Workforce innovation through mentoring: An action research approach to programme evaluation
International Journal of Therapy and Rehabilitation
York St John University, The University of KwaZulu Natal, South Africa
Background: The North East Neurosciences Network Workforce Innovations Programme used mentoring to develop neuro-practitioners' specialist skills and efficacy in health and social care settings. The programme aimed to improve services and outcomes for and with people living with long-term neurological conditions by enhancing practice and partnership building. This study used action research to evaluate the programme's impact over an 18 month period, in collaboration with a group of 10 mentors, their mentees, and the programme's steering group. Content: This study describes the action research undertaken for evaluating this 18-month mentoring programme, showing how the research questions, data collection and analysis evolved. It demonstrates how the approach facilitated participants' reflections, enabling them to evaluate and improve their practice.
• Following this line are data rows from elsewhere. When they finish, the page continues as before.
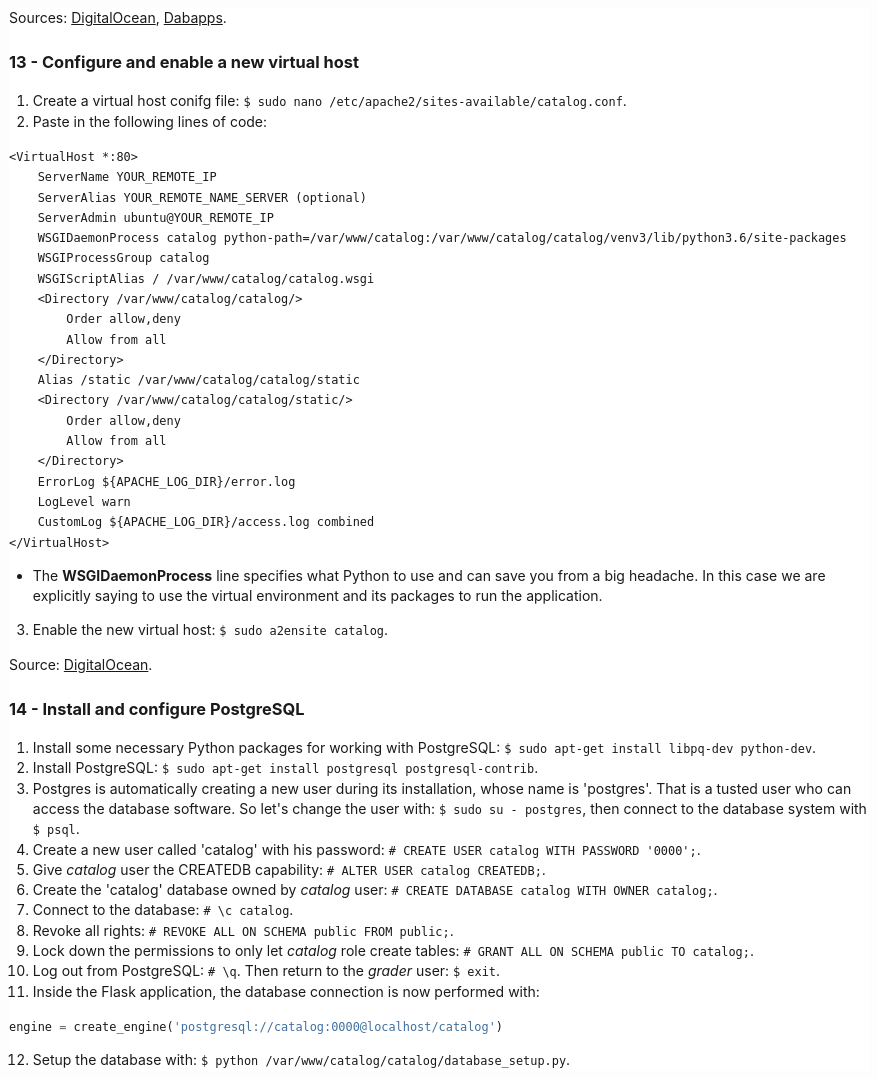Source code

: Sources: [DigitalOcean](https://www.digitalocean.com/community/tutorials/how-to-deploy-a-flask-application-on-an-ubuntu-vps), [Dabapps](http://www.dabapps.com/blog/introduction-to-pip-and-virtualenv-python/).

### 13 - Configure and enable a new virtual host

1. Create a virtual host conifg file: `$ sudo nano /etc/apache2/sites-available/catalog.conf`.
2. Paste in the following lines of code:
```
<VirtualHost *:80>
    ServerName YOUR_REMOTE_IP
    ServerAlias YOUR_REMOTE_NAME_SERVER (optional)
    ServerAdmin ubuntu@YOUR_REMOTE_IP
    WSGIDaemonProcess catalog python-path=/var/www/catalog:/var/www/catalog/catalog/venv3/lib/python3.6/site-packages
    WSGIProcessGroup catalog
    WSGIScriptAlias / /var/www/catalog/catalog.wsgi
    <Directory /var/www/catalog/catalog/>
        Order allow,deny
        Allow from all
    </Directory>
    Alias /static /var/www/catalog/catalog/static
    <Directory /var/www/catalog/catalog/static/>
        Order allow,deny
        Allow from all
    </Directory>
    ErrorLog ${APACHE_LOG_DIR}/error.log
    LogLevel warn
    CustomLog ${APACHE_LOG_DIR}/access.log combined
</VirtualHost>
```
* The **WSGIDaemonProcess** line specifies what Python to use and can save you from a big headache. In this case we are explicitly saying to use the virtual environment and its packages to run the application.

3. Enable the new virtual host: `$ sudo a2ensite catalog`.

Source: [DigitalOcean](https://www.digitalocean.com/community/tutorials/how-to-run-django-with-mod_wsgi-and-apache-with-a-virtualenv-python-environment-on-a-debian-vps).

### 14 - Install and configure PostgreSQL

1. Install some necessary Python packages for working with PostgreSQL: `$ sudo apt-get install libpq-dev python-dev`.
2. Install PostgreSQL: `$ sudo apt-get install postgresql postgresql-contrib`.
3. Postgres is automatically creating a new user during its installation, whose name is 'postgres'. That is a tusted user who can access the database software. So let's change the user with: `$ sudo su - postgres`, then connect to the database system with `$ psql`.
4. Create a new user called 'catalog' with his password: `# CREATE USER catalog WITH PASSWORD '0000';`.
5. Give *catalog* user the CREATEDB capability: `# ALTER USER catalog CREATEDB;`.
6. Create the 'catalog' database owned by *catalog* user: `# CREATE DATABASE catalog WITH OWNER catalog;`.
7. Connect to the database: `# \c catalog`.
8. Revoke all rights: `# REVOKE ALL ON SCHEMA public FROM public;`.
9. Lock down the permissions to only let *catalog* role create tables: `# GRANT ALL ON SCHEMA public TO catalog;`.
10. Log out from PostgreSQL: `# \q`. Then return to the *grader* user: `$ exit`.
11. Inside the Flask application, the database connection is now performed with:
```python
engine = create_engine('postgresql://catalog:0000@localhost/catalog')
```
12. Setup the database with: `$ python /var/www/catalog/catalog/database_setup.py`.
The evaluation shows how the programme equipped participants with skills for partnership and community-based approaches. The participants' experiences of using action research in this way are explored; and the challenges that arose in the context of a rapidly-changing health service are described. Conclusions: Noteworthy features of the programme include its evolving collaborative nature, the integration of action research from the start, and the coherence of action research with other elements of the delivery. Changes in participants' approaches illustrate the potential contributions of this type of programme within a community of practice, to develop personal efficacy in a context broader than a 'specialism' and as an alternative to traditional in-service training. Improved ways of working impacted on inter-collegial practice, service delivery and outcomes, translating policy into action. © 2013 MA Healthcare Ltd.